Performance and Scale Data?

We’re looking to retool a few systems, one with a (fairly) high rate of events and another that is DDD but not currently very event sourced, but will be. EventStore appears as if it would address many of the functional requirements, but it isn’t clear from the documentation if it would be a great fit from a scale and performance perspective.

Before we go off and do an involved POC - has anyone published any information around scale and performance?

The higher event scale system might be characterized using some of the following:

Number of Events/Day: 200Mi

Eventing Rate: Current rate is ~ 2kps but hoping for more upside

Number of Streams: ~ 10Mi but will grow over time

Number of Categories: ~ 15 (possibly fewer), most activity would be from 2 or 3 categories

Number of different Services Consuming/Generating Events: ~ 10 service with 2-6 instances each so lets say fanout is 40

I understand the answer is always going to depend on a lot of things. I’d just prefer to avoid a time-consuming POC if EventStore is not going to be a good fit.

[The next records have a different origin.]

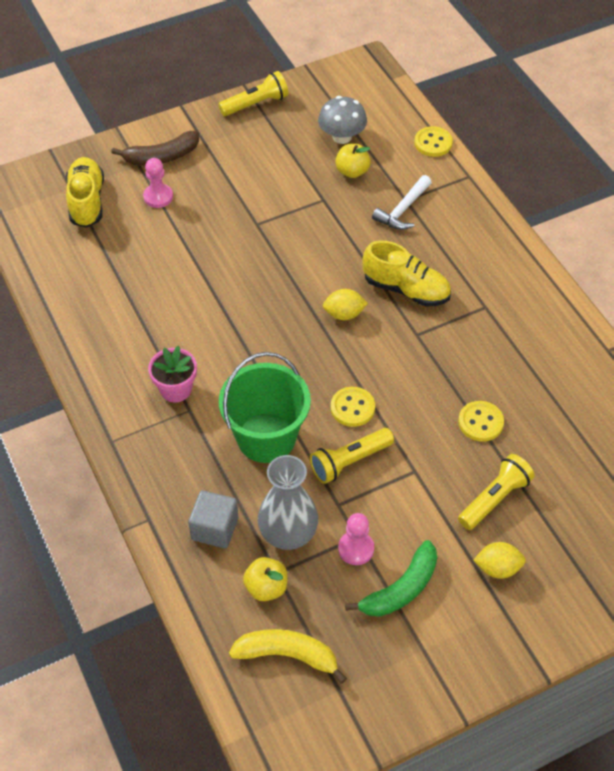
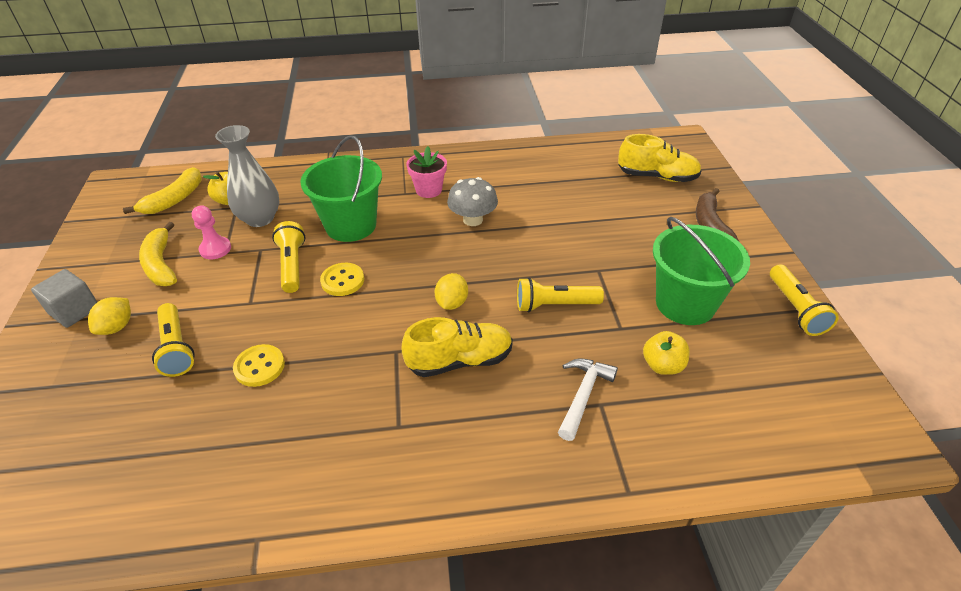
camera: 110 degrees right, 10 degrees down
pink pawn [143,158,173,208] -> none
grey cube [188,490,238,548] -> grey cube moved to [31,269,97,328]
grey mushroom [318,96,367,144] -> grey mushroom moved to [447,177,498,226]
green banana [345,540,437,617] -> yellow banana [139,222,177,286]
yellow shoe [362,240,451,307] -> yellow shoe turned 150 degrees counterclockwise [401,317,513,377]
white hammer [372,175,432,230] -> white hammer turned 60 degrees clockwise [558,359,618,441]
yellow button [414,126,453,157] -> none
none -> yellow flashlight [517,277,604,312]
none -> green bucket [653,216,750,325]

I’d appreciate anyone pointing me at anything that would be helpful.

EventStore can pretty easily do 2000/sec (hardware dependent). This is not really the problem …

At 200m/day no unpartitioned store will work well over time. You would be discussing > 50,000,000,000 events/year. The first goal should be some partitioning strategy. No?

Even if relatively small events say 500 bytes we are talking close to half a PB your first year at this rate.

Thanks, yeah there’d be some data management. A lot of the events become uninteresting after a short period of time.

I got some push back from a few devs when I demoed some of the basics, but they were conflating RabbitMQ write behavior with actual event instances.

Be very careful when saying “they become uninteresting” … I have rarely (as in essentially never!) found this to be true. I would plan instead on keeping all forever! The tradeoff is usually in raising access times based on age as opposed to getting rid of them. The thing is when they DO become valuable they often become MASSIVELY valuable. As an example what if I ran a db per week then archived that DB … hot for 4 weeks, warm for 8, then cold.

To be fair how much does a 20TB NAS cost? :wink: hint: less than $1000 :open_mouth:
https://www.amazon.com/Cloud-Ultra-Network-Attached-Storage/dp/B07179ZYH2/ref=sr_1_3?gclid=EAIaIQobChMIuJGH96uB5gIVDZSzCh1tzwXJEAAYAiAAEgLcq_D_BwE&hvadid=390257496928&hvdev=c&hvlocphy=9003227&hvnetw=g&hvpos=1t2&hvqmt=e&hvrand=9006223505792082124&hvtargid=kwd-302611396505&hydadcr=4233_9338993&keywords=20tb+nas&qid=1574546835&sr=8-3 .

That I could answer this question today (even though it took me two weeks to calculate) is often worth … millions. It doesn’t take much of a probability of this occurring to justify buying some $1000 NASes :slight_smile: This is especially true when we consider that we have a team of developers working on this so are likely spending > $5-10,000/day in development costs. If I can justify developers it becomes highly unusual to not be able to justify the storage.

I have literally seen only a single case in my career where this was not the case :open_mouth: The reason it was not the case was that the behaviour was changing so quickly that anything older than a week to a month was no longer worth looking at :open_mouth: “things work differently today” (think a new growing/quickly changing market like maybe a certain crypto-currency a few years ago …). Any guesses what the primary focus of this team was? :smiley:

Good point. When I said less interesting, my meaning was the operational database. Everything will end up in the data lake fior analytics and data science.